THINGS TO DO:
1. In the thread on language models, update everything from "However, anything that" down to "legally or otherwise." so that "probability matrix" reads "probability table".
2. Answer these questions from the thread on language models:
(a) What process does it say LLMs use when selecting words to continue the given input?
(b) Which game's world generation does it compare to an LLM?
(c) Which spelling does the writer of the first comment say they prefer?
3. Decide whether each statement agrees with the thread on language models. Answer yes or no, and quote the words that decide it.
(a) A lower temperature setting makes the distribution flatter.
(b) In Minecraft, the game generates a random value when no seed value is entered.
(c) The writer of the first comment had help from an LLM in writing it.

In the end, the model you train is entirely deterministic, because it's all mathematics. Computers are by their very nature deterministic. The model you train isn't intelligent, and given a particular input it will always produce the same output.
If you've played Minecraft you're probably familiar with the concept of seeds. Just like an LLM, Minecraft's world generation algorithm is deterministic, and if you provide a particular seed value for the randomiser, it will always produce the same world. If you don't input a seed value the game generates a random value and uses that, which is why whenever you start a new world you'll always end up with something new.
That's basically what LLMs do to. When selecting words to continue the given input, it uses a process called stochastic sampling. In essence, for each token input, it gets a bunch of probable tokens that might follow, it organises these in a probability distribution based on a variable called temperature, and then it selects a token from that distribution.
The temperature value essentially controls how randomly it can select words. The lower the temperature setting is the more curved the distribution gets. With a really low temperature setting the deterministic nature of the model shines through. As the temperature increases, the curve flattens and more random tokens might get selected.
At this point, the big "AI" companies have basically sucked the data well dry. They're trying to find more ways of making more data to train on, because what gave them the biggest, most remarkable progress in the past was increasing the quantity of training data. More and more LLM generated text is making it into these models, and existing patterns get reinforced.
TL:DR
I've written this entire comment myself. It is in a sense a mirror of me as a person; the way I punctuate things, the words I choose, the structure in which I've decided to describe things. You can infer bits and pieces about me from it; I've obviously had an interest in machine learning for a while, given the markdown usage I'm perhaps a bit more technically inclined, I might not be an English native, but I've a preference for British English.
Now, I could feed this entire comment through an LLM and you'd get a coherent output. It'd likely change my verbiage, fix the way I punctuate things, perhaps restructure things and make the text overall neater.
However, anything that was me in this text would be lost. There'd no longer be a person to infer anything about. No choices were made in the process of outputting the text. There is no inherent preference on anything because it's all just normalised pseudo-random output from a weighted probability matrix based on a corpus of as much text as whoever trained the LLM could get their hands on, be that legally or otherwise.
That is, I think, essentially what the article is talking about.
Thanks for the comprehensive write-up! I guess that makes a lot of sense. I mean if we're just talking about regular AI assistant output, Sure. I see that as well. I mean I also have an additional issue with how these things are tuned... I never liked the tone, especially ChatGPT does. It is way to repetitive but in an annoying generic tone, mixed with know-it-all vibes. But it doesn't know it all. And then it talks to me like I'm 4 years old, and it's my helpful sycophant. Outputs 3 pages of text to any simple task/question and there's about no substance to all the many sentences. Unless it decides to lecture me on ethics... Saying my email is phrased way too harshly. And then it goes ahead to replace my witty sarcasm with some bland phraseology like we're doing some customer support hell... I see no reason to use it as a tool to "refine" my emails. Though, I think that's mainly due to the role-playing as a "helpful assistant" which people seem to prefer?! Not sure if that's necessarily in the maths. But it's enough to deter me... Well, that, and the fact that it removes key information in some ill-suited attempt to "summarize" or brush over important paragraphs.

RECORD EXTRACTS:
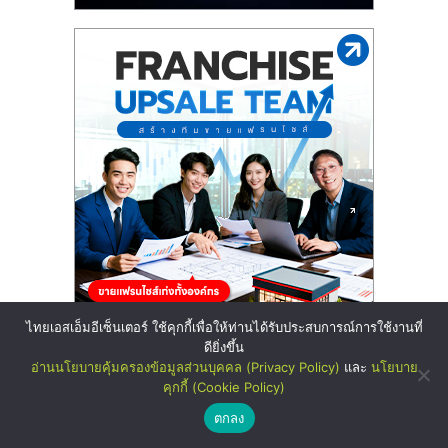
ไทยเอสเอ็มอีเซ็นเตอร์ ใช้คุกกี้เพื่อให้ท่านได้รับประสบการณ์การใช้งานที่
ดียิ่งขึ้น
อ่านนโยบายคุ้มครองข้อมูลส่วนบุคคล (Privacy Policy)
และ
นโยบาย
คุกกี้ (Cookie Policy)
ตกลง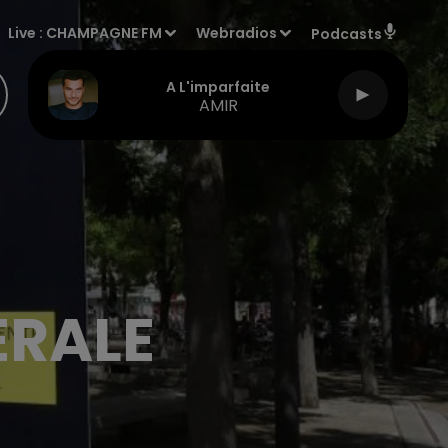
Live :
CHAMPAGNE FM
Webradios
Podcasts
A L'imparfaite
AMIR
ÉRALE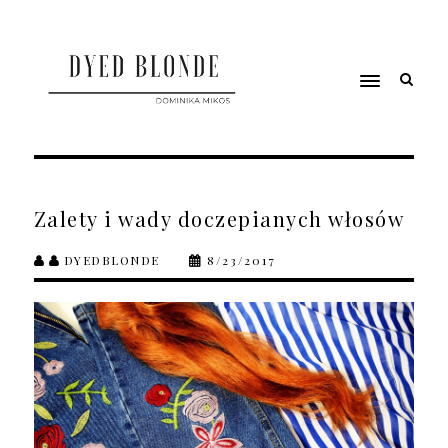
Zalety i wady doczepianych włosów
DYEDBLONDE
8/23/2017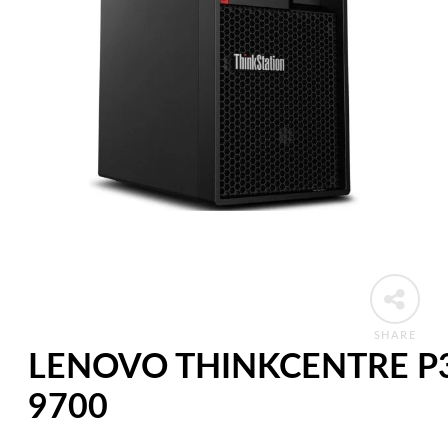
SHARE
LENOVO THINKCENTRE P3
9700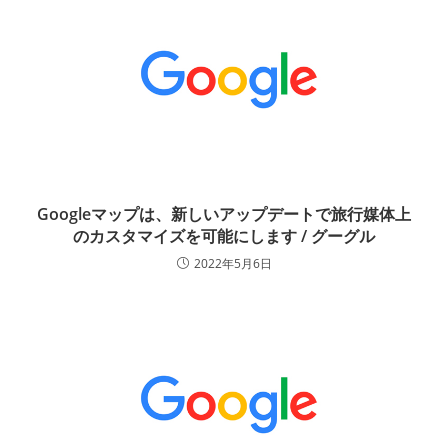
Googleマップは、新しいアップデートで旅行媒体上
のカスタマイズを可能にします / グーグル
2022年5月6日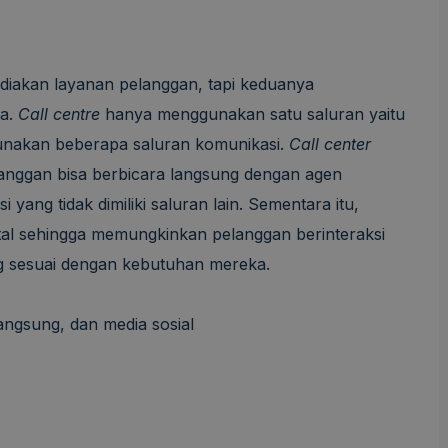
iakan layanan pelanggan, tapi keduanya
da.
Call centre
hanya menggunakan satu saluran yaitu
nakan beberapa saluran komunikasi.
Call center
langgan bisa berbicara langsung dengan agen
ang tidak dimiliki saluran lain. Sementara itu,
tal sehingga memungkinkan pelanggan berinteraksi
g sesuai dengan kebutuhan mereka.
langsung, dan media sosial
==
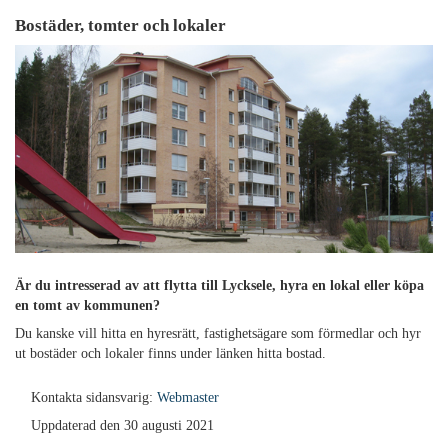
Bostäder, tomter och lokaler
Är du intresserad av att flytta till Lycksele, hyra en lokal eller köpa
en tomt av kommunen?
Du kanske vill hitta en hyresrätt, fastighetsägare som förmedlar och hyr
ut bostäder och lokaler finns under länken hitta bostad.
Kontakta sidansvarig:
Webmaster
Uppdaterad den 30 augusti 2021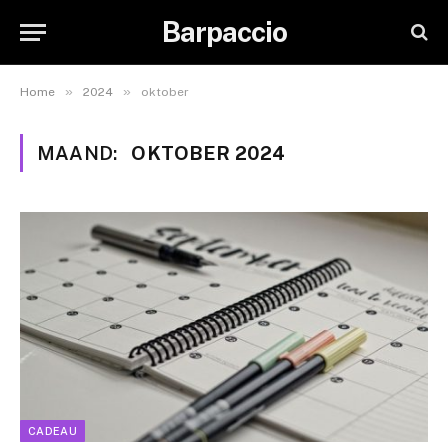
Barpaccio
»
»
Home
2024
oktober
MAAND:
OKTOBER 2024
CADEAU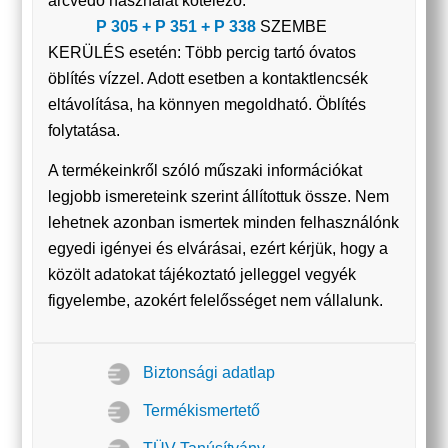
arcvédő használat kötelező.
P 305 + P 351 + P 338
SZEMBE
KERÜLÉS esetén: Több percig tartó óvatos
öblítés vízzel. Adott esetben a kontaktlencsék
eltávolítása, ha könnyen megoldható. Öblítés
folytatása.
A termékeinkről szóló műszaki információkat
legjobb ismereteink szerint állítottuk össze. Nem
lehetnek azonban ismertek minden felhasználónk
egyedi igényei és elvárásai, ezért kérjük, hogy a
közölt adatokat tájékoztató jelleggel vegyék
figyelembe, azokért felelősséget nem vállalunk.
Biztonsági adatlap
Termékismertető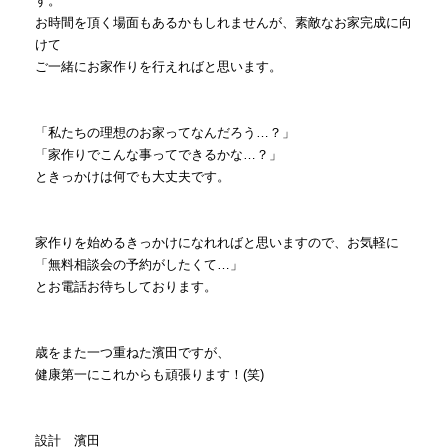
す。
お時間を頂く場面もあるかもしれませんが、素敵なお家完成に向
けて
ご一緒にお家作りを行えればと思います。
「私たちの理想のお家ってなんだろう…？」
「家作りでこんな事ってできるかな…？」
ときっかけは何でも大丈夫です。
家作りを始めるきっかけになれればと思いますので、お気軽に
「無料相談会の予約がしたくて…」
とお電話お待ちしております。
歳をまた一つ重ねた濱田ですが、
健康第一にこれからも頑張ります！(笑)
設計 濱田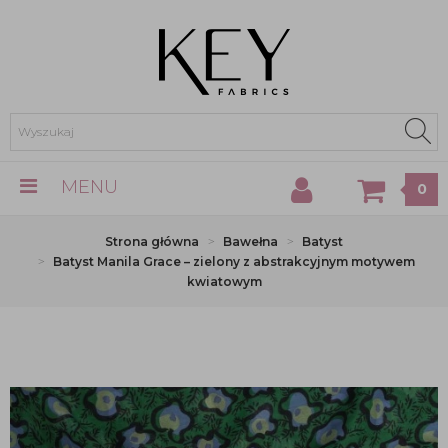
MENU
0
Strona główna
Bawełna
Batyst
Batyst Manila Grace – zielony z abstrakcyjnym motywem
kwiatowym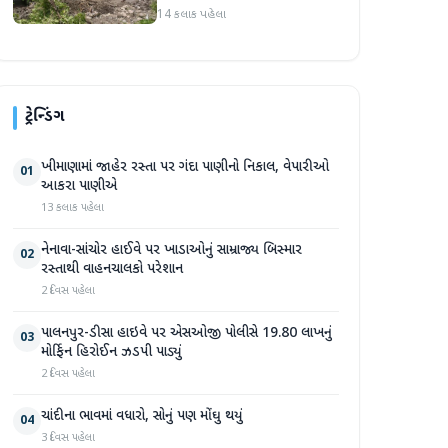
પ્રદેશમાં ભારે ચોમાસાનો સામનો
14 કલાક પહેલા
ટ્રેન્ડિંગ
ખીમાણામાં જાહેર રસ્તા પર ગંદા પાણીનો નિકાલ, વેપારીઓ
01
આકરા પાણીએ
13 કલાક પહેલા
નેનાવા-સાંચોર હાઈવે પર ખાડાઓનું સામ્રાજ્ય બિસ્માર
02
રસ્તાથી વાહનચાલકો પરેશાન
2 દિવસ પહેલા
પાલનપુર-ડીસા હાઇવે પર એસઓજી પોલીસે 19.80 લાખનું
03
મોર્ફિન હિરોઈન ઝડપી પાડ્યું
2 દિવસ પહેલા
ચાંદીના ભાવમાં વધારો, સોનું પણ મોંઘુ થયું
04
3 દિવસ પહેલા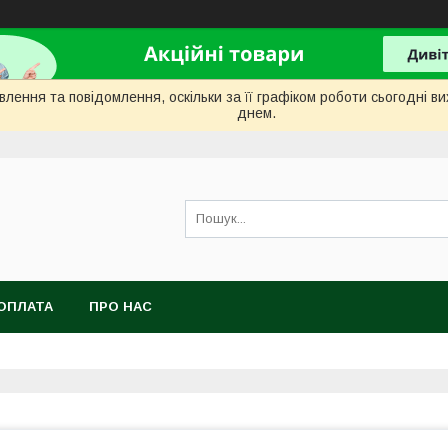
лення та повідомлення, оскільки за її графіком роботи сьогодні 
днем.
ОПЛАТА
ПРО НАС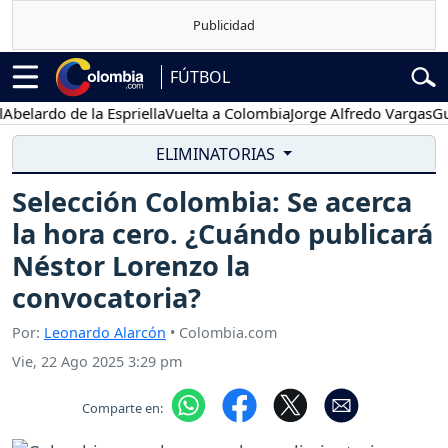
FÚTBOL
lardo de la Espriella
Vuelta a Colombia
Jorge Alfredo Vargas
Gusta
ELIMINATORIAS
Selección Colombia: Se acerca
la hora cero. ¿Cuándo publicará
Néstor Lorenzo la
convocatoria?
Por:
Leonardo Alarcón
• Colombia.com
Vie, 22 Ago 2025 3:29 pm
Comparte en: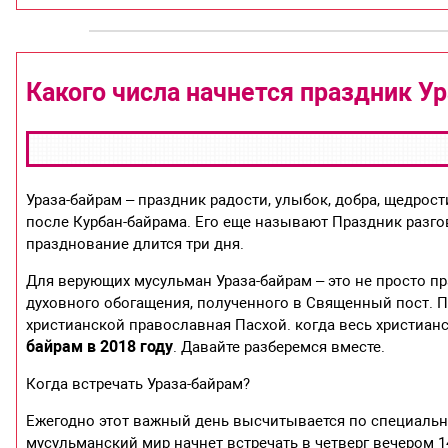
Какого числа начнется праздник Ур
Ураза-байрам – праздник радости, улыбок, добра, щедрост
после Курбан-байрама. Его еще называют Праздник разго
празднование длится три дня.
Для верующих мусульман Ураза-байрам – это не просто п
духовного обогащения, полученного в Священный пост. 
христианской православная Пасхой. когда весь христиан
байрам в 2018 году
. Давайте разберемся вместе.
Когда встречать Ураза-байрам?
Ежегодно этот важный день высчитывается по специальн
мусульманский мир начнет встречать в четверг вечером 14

ANSWERS TO EACH TASK:
1.
However, anything that was me in this text would be lost. There'd no longer be a person to infer anything about. No choices were made in the process of outputting the text. There is no inherent preference on anything because it's all just normalised pseudo-random output from a weighted probability table based on a corpus of as much text as whoever trained the LLM could get their hands on, be that legally or otherwise.

2.
(a) Stochastic sampling.
(b) Minecraft's.
(c) British English.

3.
(a) No: "The lower the temperature setting is the more curved the distribution gets."
(b) Yes: "If you don't input a seed value the game generates a random value and uses that"
(c) No: "I've written this entire comment myself."